Soft X-ray scanning transmission microscopy (STXM) is a powerful tool for nanoscale materials analysis, with significant advantages over analytical electron microscopies for studies of radiation sensitive materials. Chemical species identified by near edge X-ray absorption fine structure (NEXAFS) spectra can be mapped quantitatively in 2D and in 3D. STXM instrumentation and methods will be described, with emphasis on spectromicroscopy: chemical mapping by the analysis of images measured at many photon energies. Performance will be illustrated by recent studies of (i) cathodes of low temperature, proton exchange membrane fuel cells (PEM-FC), which are under development for automotive applications, and (ii) biomineralization of single domain, single crystal nano-magnetite by magnetotactic bacteria.

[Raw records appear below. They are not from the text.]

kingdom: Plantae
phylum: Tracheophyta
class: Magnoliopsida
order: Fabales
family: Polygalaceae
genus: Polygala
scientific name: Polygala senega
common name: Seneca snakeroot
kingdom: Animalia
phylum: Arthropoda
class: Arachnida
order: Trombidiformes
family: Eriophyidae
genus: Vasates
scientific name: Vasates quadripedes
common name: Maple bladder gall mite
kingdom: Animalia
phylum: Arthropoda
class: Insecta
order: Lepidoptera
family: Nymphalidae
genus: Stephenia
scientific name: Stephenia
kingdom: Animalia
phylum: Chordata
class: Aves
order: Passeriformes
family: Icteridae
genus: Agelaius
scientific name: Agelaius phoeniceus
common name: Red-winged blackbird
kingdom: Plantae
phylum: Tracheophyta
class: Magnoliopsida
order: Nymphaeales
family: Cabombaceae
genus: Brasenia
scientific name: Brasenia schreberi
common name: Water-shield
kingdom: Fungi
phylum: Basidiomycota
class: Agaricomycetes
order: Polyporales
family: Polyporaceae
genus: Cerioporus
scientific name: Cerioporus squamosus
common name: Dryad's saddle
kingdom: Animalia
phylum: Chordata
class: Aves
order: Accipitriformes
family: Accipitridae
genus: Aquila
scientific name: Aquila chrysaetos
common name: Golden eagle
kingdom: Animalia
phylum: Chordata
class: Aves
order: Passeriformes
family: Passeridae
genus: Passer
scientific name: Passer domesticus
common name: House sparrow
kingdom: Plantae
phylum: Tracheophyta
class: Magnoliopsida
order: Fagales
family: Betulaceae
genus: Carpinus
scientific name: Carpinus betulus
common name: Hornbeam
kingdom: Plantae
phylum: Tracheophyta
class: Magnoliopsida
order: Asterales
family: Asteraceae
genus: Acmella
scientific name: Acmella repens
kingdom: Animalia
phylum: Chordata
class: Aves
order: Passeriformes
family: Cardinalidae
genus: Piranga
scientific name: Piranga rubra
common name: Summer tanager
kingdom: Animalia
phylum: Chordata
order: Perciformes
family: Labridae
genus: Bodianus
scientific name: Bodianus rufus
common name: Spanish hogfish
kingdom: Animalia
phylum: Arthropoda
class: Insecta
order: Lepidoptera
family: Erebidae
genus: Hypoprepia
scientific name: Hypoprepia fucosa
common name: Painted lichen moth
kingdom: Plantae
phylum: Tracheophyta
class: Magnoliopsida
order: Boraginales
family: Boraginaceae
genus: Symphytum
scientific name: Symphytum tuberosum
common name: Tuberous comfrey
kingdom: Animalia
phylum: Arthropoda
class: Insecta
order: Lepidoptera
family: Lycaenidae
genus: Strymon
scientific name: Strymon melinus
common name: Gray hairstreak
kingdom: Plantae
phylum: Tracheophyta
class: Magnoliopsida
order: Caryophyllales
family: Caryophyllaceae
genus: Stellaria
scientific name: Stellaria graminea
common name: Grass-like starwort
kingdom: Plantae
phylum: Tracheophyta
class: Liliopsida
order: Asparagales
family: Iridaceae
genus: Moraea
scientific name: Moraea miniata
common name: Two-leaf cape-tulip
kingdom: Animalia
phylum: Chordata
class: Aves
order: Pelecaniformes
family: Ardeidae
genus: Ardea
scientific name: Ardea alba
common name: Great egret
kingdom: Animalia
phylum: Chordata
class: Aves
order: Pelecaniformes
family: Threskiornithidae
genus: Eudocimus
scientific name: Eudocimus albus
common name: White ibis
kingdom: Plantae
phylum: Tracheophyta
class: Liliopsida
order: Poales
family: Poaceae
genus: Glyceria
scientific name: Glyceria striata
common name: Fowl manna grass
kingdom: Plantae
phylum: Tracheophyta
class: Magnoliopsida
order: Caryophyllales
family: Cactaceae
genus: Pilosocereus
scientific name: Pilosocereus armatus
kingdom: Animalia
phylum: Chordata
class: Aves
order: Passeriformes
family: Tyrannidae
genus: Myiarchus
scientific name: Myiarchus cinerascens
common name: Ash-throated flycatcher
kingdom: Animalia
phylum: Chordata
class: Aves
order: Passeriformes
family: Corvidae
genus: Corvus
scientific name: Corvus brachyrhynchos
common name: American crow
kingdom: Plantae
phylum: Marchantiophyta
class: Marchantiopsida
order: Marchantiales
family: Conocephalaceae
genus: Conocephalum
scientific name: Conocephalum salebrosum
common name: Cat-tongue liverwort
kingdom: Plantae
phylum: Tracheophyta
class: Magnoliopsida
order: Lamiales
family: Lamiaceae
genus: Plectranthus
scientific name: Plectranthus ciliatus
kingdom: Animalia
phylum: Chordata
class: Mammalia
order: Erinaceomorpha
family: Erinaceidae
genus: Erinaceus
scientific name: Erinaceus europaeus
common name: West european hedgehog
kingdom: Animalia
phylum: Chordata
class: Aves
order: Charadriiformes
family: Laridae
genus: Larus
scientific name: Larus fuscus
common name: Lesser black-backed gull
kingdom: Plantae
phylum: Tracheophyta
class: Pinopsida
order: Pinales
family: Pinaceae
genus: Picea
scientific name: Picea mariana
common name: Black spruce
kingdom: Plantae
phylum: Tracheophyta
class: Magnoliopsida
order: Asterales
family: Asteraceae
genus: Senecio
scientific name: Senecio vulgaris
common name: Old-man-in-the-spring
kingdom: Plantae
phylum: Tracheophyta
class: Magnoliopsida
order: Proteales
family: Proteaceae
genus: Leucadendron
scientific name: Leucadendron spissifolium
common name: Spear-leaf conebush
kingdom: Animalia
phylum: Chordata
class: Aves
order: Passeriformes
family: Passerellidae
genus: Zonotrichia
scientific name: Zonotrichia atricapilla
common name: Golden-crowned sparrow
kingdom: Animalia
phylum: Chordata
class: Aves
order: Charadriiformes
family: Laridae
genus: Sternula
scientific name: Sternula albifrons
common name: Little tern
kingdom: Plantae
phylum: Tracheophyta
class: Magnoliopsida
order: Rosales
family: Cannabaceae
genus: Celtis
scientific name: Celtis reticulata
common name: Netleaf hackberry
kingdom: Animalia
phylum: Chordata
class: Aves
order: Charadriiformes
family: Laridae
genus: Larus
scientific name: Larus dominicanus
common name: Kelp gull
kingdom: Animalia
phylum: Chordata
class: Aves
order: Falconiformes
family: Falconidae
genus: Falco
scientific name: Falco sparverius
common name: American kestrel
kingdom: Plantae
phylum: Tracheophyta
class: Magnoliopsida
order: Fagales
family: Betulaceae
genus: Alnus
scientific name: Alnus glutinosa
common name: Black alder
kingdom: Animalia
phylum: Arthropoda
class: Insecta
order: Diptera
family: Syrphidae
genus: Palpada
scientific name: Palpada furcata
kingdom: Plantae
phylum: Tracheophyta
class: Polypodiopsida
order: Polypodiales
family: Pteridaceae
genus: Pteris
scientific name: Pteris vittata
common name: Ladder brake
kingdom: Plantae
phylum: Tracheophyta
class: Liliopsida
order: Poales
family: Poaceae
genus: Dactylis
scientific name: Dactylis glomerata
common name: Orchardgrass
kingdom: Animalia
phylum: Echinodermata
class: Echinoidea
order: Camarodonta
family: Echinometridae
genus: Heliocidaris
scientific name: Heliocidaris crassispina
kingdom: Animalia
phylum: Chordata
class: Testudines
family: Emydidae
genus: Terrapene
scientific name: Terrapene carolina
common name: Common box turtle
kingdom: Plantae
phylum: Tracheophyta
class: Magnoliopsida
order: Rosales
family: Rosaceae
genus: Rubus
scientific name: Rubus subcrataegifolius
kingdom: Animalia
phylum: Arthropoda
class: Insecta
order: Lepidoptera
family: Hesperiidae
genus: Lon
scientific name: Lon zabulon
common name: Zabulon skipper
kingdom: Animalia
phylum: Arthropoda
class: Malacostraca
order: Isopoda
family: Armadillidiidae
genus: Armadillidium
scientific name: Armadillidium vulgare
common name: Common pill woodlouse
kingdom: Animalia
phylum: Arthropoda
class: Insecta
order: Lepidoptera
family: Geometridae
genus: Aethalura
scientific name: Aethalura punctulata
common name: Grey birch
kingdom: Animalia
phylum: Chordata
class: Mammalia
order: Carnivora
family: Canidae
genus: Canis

The transition-edge sensor (TES) microcalorimeter uses the sharply temperature-dependent resistance of the superconducting transition to measure the energy of X-ray and gamma ray photons. A single TES is a broadband, energy-dispersive area detector capable of eV-scale energy resolution with good quantum efficiency. With an array of hundreds or thousands of sensors, a TES-based spectrometer can have orders of magnitude higher throughput than wavelength dispersive instruments. In this talk, I will introduce the basic principles of TES operation, and discuss how they are exploited to design sensors with resolving power R > 1000 at a wide range of photon energies, from soft X-rays to gamma rays. This capability makes the TES a powerful tool for PFY-XAFS, RIXS, and time-resolved XES/XAS measurements, particularly for weak sources or for highly dilute or radiation-sensitive samples. I will provide a brief overview of the TES spectrometers that are currently available to the X-ray science community, and then highlight some exciting new instruments that are currently under development.